DATASET ENTRIES:
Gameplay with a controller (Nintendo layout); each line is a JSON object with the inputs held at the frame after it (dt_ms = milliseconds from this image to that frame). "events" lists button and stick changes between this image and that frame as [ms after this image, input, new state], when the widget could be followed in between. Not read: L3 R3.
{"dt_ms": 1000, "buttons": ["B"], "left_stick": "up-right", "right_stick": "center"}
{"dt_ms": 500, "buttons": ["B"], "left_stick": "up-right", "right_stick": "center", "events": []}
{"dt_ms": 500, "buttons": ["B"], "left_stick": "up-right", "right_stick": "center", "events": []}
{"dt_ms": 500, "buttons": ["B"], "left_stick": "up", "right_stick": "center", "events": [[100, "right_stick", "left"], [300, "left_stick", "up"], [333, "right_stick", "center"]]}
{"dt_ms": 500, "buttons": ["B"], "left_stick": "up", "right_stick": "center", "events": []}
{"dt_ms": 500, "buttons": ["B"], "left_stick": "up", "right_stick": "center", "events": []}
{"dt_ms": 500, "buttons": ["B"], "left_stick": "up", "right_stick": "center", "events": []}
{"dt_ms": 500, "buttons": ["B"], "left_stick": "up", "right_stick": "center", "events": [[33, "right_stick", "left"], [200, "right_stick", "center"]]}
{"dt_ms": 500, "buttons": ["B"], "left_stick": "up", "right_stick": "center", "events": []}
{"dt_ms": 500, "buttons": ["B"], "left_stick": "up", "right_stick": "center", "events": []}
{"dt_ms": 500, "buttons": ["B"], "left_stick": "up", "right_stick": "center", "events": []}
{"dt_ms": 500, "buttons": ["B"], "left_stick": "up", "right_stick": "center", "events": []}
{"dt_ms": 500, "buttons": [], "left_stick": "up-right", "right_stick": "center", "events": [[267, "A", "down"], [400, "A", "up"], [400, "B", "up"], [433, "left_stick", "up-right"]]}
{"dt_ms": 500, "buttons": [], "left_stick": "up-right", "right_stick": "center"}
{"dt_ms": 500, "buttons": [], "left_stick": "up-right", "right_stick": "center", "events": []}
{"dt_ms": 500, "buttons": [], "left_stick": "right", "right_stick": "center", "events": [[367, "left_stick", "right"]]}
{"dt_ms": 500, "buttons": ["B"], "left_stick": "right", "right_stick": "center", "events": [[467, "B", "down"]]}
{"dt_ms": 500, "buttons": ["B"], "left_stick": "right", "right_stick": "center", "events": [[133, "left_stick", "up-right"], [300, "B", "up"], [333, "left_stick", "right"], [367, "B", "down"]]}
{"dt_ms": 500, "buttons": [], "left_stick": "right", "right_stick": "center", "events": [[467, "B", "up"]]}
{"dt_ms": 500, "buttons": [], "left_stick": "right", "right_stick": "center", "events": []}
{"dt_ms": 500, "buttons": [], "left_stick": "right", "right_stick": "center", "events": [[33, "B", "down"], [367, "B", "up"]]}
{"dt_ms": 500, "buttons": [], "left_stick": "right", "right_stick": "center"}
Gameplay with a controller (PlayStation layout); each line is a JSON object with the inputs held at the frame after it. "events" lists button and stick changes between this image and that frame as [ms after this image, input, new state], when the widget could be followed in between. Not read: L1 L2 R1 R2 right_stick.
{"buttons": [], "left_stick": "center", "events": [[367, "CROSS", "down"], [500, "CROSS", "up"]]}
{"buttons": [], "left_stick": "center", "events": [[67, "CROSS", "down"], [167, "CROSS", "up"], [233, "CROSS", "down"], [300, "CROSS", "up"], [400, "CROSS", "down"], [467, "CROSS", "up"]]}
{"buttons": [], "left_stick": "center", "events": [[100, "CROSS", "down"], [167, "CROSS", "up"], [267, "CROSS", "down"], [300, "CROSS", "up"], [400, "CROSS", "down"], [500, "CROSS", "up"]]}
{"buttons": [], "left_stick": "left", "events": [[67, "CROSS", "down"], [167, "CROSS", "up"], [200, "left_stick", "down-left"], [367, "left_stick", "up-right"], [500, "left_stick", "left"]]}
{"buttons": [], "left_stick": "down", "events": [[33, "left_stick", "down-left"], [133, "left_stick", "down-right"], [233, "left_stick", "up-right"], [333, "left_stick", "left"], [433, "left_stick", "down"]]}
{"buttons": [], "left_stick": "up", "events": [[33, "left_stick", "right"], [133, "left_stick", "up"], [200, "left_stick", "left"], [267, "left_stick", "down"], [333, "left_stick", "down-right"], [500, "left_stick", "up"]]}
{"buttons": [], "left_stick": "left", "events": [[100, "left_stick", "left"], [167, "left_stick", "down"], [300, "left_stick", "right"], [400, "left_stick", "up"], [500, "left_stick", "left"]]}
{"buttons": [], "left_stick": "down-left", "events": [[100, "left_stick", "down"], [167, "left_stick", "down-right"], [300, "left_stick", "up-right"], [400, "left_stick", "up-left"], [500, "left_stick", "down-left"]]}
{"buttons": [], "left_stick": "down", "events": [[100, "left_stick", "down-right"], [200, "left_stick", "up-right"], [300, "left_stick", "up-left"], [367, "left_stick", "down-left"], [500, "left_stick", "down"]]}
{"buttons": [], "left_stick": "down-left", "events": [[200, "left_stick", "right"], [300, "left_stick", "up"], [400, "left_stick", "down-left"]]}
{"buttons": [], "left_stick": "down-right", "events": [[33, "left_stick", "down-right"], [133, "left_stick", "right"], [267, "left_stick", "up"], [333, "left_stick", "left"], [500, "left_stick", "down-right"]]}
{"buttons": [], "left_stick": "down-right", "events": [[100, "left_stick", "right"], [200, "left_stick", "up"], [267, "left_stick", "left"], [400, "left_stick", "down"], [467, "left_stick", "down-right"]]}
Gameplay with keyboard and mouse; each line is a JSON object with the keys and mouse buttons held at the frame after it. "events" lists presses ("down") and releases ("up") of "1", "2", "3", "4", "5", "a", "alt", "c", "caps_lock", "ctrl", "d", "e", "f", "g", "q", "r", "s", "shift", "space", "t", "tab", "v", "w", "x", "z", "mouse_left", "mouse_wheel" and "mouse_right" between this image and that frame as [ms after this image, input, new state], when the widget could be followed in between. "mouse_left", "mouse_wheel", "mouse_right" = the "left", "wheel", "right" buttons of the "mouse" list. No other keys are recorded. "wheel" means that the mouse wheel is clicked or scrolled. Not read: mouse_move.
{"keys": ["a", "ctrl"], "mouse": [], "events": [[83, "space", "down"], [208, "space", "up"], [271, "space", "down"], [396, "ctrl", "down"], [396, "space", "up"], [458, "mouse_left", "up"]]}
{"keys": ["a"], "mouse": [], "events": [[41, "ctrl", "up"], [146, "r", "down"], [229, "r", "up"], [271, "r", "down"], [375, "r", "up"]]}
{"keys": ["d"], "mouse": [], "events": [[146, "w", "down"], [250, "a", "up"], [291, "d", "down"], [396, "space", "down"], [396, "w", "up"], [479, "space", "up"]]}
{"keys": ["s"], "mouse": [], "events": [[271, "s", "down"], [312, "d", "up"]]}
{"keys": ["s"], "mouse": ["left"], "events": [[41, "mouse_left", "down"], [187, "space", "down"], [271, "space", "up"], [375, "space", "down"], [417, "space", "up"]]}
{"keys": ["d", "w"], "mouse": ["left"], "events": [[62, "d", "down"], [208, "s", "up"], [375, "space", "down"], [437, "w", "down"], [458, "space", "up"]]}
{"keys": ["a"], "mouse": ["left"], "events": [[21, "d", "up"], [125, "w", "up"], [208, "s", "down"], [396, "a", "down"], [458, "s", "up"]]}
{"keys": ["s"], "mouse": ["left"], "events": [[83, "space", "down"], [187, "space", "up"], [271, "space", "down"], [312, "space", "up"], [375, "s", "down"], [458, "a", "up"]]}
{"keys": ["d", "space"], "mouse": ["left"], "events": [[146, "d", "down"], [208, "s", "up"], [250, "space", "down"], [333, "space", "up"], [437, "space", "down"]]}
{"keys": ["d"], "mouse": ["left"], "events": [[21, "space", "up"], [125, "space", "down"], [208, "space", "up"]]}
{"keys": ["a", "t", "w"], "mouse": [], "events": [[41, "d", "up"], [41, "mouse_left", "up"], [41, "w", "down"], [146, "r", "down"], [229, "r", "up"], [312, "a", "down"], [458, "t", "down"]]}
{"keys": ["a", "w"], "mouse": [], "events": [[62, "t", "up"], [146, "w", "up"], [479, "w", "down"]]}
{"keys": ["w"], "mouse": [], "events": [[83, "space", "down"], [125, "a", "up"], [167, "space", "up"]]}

WORK TASK:
Answer with a number alone: how many lines of the listing above include the string "inputs"?

SOLUTION TO THIS EXERCISE:
2